[Exercise goal] Excluding images, repeat the data exactly as given.

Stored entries
◇ ◇ ◇ ◇ ◇

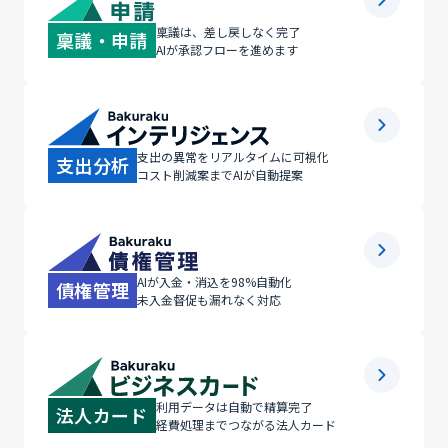
稟議は、差し戻しなく完了
稟議・申請
AIが承認フローを進めます
支出の異常をリアルタイムに可視化
支出分析
コスト削減案までAIが自動提案
AIが入金・消込を98%自動化
債権管理
未入金督促も漏れなく対応
利用データは自動で精算完了
法人カード
経費処理までつながる法人カード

◇ ◇ ◇ ◇ ◇

[Response to this exercise]
稟議は、差し戻しなく完了
稟議・申請
AIが承認フローを進めます
支出の異常をリアルタイムに可視化
支出分析
コスト削減案までAIが自動提案
AIが入金・消込を98%自動化
債権管理
未入金督促も漏れなく対応
利用データは自動で精算完了
法人カード
経費処理までつながる法人カード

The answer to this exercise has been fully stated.